The caveator, though a married woman at the death of her brother, has been a widow since 1907, and this caveat was filed in 1912. The record also shows that the devisees named in the will have sold to third persons for value much of the property devised to them, and these in turn have sold to others, who are the present owners and who have acquired the property for valuable consideration. No effort was made to set aside this will by the caveator till the filing of this caveat.

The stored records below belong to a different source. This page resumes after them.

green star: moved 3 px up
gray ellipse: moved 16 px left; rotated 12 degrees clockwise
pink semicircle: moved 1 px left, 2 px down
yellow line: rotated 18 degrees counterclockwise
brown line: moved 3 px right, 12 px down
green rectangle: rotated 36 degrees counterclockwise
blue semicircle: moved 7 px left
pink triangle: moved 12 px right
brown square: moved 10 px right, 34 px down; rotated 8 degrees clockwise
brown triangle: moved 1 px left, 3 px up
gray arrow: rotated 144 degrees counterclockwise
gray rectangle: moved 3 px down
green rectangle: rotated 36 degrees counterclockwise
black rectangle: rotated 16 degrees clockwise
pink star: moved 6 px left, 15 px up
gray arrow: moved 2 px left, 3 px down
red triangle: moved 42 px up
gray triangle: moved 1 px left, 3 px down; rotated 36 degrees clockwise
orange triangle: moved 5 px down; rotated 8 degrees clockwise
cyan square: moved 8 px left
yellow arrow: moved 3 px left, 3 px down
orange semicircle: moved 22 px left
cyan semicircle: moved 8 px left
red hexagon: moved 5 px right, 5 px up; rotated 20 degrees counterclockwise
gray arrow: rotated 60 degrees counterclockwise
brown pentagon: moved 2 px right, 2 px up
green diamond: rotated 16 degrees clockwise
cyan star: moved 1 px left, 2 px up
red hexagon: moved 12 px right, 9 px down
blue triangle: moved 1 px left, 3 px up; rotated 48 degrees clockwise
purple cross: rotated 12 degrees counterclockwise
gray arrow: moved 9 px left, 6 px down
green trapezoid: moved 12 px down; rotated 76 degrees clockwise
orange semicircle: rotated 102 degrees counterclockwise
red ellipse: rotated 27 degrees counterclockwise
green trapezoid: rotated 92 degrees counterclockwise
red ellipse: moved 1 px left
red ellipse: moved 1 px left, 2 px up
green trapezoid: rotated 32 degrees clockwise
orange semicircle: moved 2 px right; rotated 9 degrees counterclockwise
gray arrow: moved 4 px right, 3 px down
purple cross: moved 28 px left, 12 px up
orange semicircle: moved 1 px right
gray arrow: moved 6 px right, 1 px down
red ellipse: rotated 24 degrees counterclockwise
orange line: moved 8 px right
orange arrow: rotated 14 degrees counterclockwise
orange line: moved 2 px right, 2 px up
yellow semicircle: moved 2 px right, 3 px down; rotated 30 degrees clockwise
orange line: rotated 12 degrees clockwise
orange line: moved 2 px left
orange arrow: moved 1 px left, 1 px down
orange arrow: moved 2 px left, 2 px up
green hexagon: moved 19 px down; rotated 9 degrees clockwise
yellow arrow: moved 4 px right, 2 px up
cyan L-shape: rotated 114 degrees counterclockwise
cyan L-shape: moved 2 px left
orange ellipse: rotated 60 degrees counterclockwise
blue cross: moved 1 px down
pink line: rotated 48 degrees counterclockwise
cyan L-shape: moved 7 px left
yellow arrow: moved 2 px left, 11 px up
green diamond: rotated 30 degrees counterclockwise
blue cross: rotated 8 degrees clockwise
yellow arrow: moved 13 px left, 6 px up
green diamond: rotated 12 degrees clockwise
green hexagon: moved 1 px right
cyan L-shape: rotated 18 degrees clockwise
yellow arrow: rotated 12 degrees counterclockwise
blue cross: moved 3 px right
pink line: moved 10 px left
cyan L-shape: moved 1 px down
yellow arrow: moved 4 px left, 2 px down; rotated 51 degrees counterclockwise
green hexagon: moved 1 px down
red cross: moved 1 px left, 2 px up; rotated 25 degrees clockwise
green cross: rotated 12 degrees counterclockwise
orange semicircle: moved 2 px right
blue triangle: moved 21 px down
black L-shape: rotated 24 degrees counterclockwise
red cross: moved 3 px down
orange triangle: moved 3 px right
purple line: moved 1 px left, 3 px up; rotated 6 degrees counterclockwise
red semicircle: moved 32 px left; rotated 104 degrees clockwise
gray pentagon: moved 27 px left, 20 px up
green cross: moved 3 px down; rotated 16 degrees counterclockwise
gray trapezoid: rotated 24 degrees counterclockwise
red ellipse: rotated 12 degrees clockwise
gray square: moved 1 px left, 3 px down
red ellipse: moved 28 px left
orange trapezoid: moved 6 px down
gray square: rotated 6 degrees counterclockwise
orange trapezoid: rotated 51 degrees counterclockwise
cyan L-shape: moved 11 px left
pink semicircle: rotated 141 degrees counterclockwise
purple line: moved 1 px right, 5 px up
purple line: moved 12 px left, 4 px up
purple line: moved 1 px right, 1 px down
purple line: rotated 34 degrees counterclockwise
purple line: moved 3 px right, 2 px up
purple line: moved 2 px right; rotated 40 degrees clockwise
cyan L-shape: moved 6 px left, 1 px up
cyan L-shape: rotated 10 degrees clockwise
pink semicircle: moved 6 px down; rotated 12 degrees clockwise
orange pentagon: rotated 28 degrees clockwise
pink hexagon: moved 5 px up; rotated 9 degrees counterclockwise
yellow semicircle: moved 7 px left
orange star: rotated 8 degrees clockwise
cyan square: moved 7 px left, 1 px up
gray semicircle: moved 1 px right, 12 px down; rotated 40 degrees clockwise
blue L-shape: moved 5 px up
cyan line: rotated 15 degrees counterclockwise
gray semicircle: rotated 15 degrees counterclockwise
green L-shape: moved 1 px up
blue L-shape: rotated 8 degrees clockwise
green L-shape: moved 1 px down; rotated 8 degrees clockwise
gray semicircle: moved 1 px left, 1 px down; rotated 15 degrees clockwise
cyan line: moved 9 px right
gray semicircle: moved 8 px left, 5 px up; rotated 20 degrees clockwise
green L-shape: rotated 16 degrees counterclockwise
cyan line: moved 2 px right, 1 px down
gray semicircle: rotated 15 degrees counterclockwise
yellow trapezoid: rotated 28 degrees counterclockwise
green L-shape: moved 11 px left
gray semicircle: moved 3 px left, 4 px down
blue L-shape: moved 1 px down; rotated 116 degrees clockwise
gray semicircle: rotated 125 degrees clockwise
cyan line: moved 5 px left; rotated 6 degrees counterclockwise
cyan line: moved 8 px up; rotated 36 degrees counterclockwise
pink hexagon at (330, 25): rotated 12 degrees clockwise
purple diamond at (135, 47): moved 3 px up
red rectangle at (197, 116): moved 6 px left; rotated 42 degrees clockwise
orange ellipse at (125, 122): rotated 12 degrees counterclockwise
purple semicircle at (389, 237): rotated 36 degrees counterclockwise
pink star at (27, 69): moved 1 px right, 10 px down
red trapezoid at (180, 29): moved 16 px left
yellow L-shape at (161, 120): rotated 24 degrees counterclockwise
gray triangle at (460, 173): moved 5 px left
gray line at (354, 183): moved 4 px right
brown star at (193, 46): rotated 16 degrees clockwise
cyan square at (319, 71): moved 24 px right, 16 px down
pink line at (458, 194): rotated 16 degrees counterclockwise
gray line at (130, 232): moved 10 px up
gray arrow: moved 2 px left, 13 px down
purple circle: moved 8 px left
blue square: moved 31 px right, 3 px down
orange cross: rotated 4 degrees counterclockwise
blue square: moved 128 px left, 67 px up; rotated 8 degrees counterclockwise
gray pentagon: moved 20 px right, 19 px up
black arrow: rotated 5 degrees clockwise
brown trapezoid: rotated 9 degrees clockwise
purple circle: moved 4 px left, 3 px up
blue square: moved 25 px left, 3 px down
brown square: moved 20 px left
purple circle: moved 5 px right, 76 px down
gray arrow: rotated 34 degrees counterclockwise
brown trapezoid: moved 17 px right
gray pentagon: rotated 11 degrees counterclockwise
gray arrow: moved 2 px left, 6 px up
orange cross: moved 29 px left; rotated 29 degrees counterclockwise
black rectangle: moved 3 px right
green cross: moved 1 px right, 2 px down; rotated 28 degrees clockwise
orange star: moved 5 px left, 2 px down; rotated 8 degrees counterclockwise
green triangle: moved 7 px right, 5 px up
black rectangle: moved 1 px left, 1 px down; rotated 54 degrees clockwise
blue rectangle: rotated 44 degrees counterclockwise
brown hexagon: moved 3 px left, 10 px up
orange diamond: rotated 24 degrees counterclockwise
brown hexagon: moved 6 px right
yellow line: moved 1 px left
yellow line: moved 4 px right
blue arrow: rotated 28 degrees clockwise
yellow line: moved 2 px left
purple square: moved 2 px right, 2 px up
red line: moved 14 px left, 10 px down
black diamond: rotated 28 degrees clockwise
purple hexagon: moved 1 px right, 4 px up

In re Beauchamp's Will, 146 N.C. 254, the Court held that the caveat under similar circumstances to these was barred by the laches, and In reDupree's Will, 163 N.C. 256, acquiescence and unreasonable delay for twenty-three years — a shorter period than in this case — were held to bar the caveat attempted to be filed. We can add nothing to what has been said in those two cases, which are exactly in point. *Page 301

The Court called attention in those cases to the fact that until the act of 1907, ch. 862, now Pell's Revisal, 3135, there was no statute of limitations, and that the caveat was barred by reason of the laches. Though the caveator was a married woman, she was authorized to bring an action by Revisal, 408 (1), and therefore is liable for her laches, though by some strange oversight the statute of limitations as to married women was not repealed until chapter 78, Laws 1899. Even under the seven years statute of limitations of 1907, Pell's Revisal, 3135, (236) the plaintiff would have been required to bring an action or file a caveat within three years after becoming discovert, which she did in 1907. In re Will of Lloyd, 161 N.C. 557.

The judgment dismissing the action is

Affirmed.

Cited: Pritchard v. Williams, 175 N.C. 331; In re Will of Witherington,186 N.C. 153; Mills v. Mills, 195 N.C. 599.